Erdman’s focus on culture extends well beyond her employees. When her staff realized they were not offering the same quality customer service to the Deaf community, she held a workshop on deaf culture for her staff in conjunction with the Washington School for the Deaf. When a friend and fellow coffee shop owner instituted a policy that 90% of the music played in her shop must be from non-white artists, Erdman followed suit at 75%. Her staff is actively trans-inclusive, not assuming gender, and providing unlabeled restrooms, among other subtle shifts.

“Our greatest strength is that we have a positive, collaborative work environment,” she said. Erdman’s employees are encouraged to constantly develop – themselves, their work, the business. One employee left but returned when Erdman asked her to create her ideal job and then come do it. She ended up systematizing Thatcher’s policies and procedures and clarifying jobs roles, institutionalizing Thatcher’s culture and even creating a 12-week workshop in emotional intelligence. Te’ana Conley now works in human resources at a large local organization, but Erdman dreams of scaling Thatcher’s in a way that will draw these types of employees back into the fold, and possibly draw Sullivan into ownership.
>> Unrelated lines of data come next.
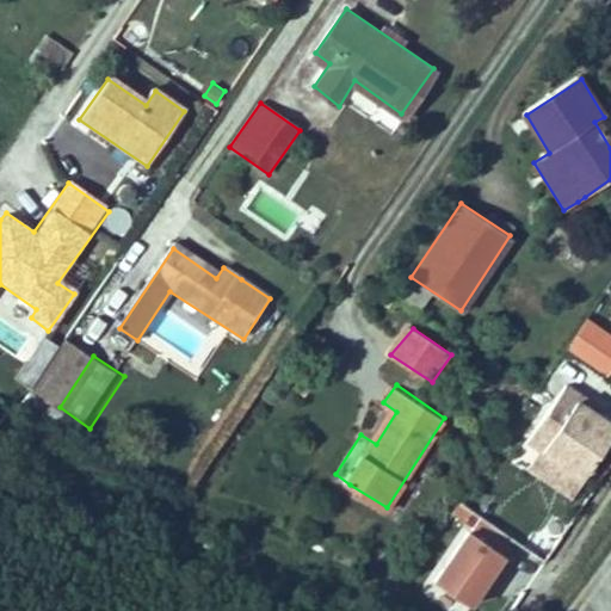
[(567,498),(579,481),(610,431),(610,429),(592,417),(596,411),(576,397),(560,388),(523,445),(537,454),(525,471),(567,498)]
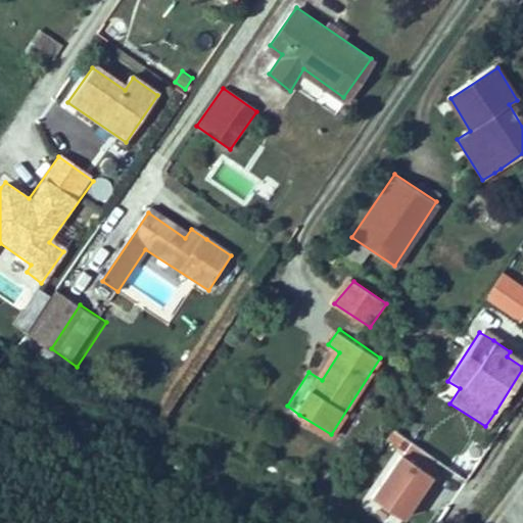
[(68,378),(77,367),(51,348),(43,361),(68,378)]
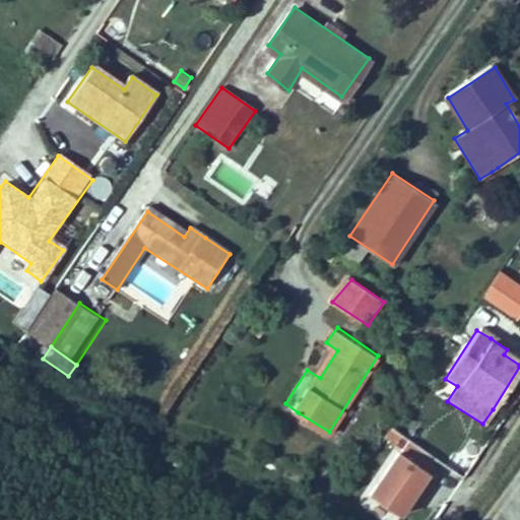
[(400,519),(439,462),(409,443),(371,501),(400,519)]
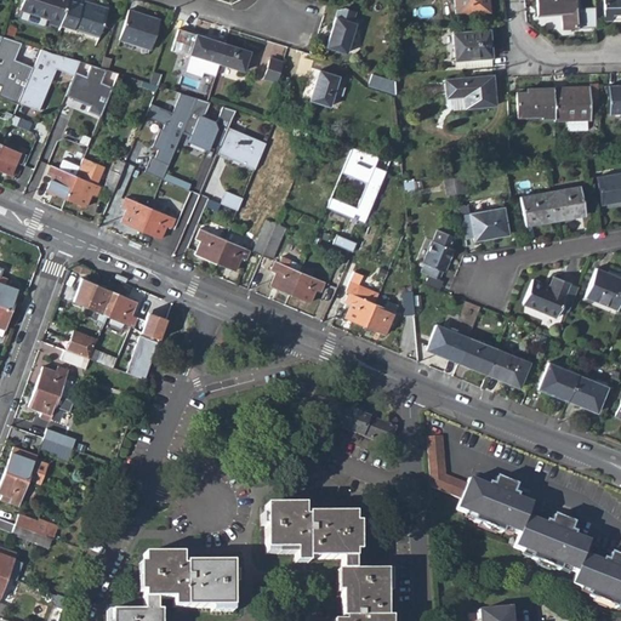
[(50,17),(62,21),(68,0),(23,0),(21,9),(22,10),(20,18),(44,26),(46,17),(49,18),(50,18),(50,17)]
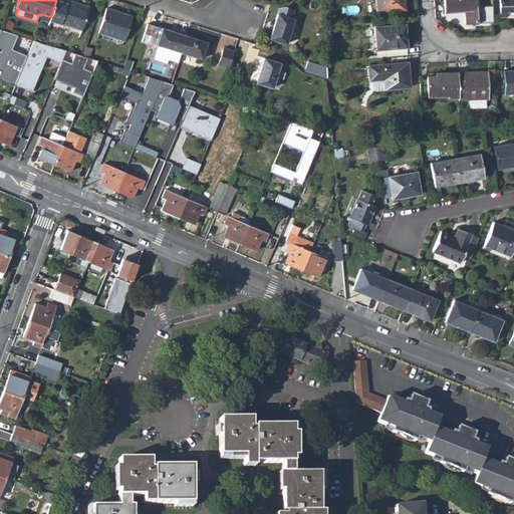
[(67,0),(67,2),(61,0),(56,0),(51,17),(50,21),(61,24),(62,22),(83,28),(90,7),(75,2),(75,1),(72,0),(67,0)]
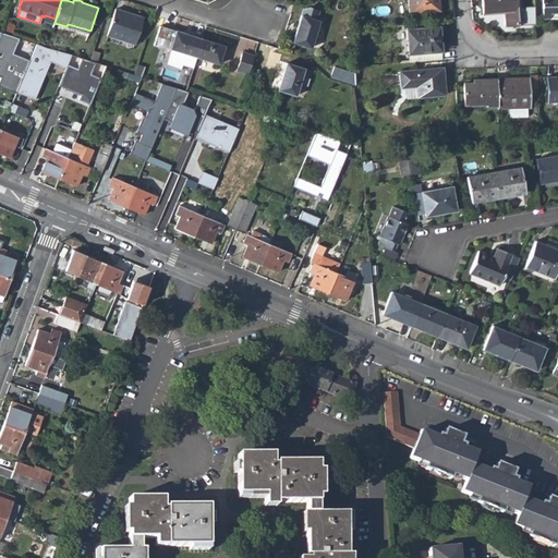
[(407,0),(409,13),(437,10),(436,0),(407,0)]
“I’d love to do more training and development and invest more in emotional intelligence,” she said.

Erdman is a member of EO Accelerator, which focuses on getting business owners past the $1 million mark in revenues.

“Only one-quarter to one-third of small businesses make it to the 10-year mark and it’s been said that only 9% hit $1 million in revenue and only 20% of those companies are owned by women,” she wrote. “I love to challenge myself and the status quo; that’s the sole reason I’d love to pass $1 million in revenue. However, revenue is a false indicator of success and with only 40% of small businesses being profitable. Profitability is where we should place our collective focus! Profitability creates sustainability. I am proud that we are profitable and know that it puts me in a good position to grow the company in a lower risk way.”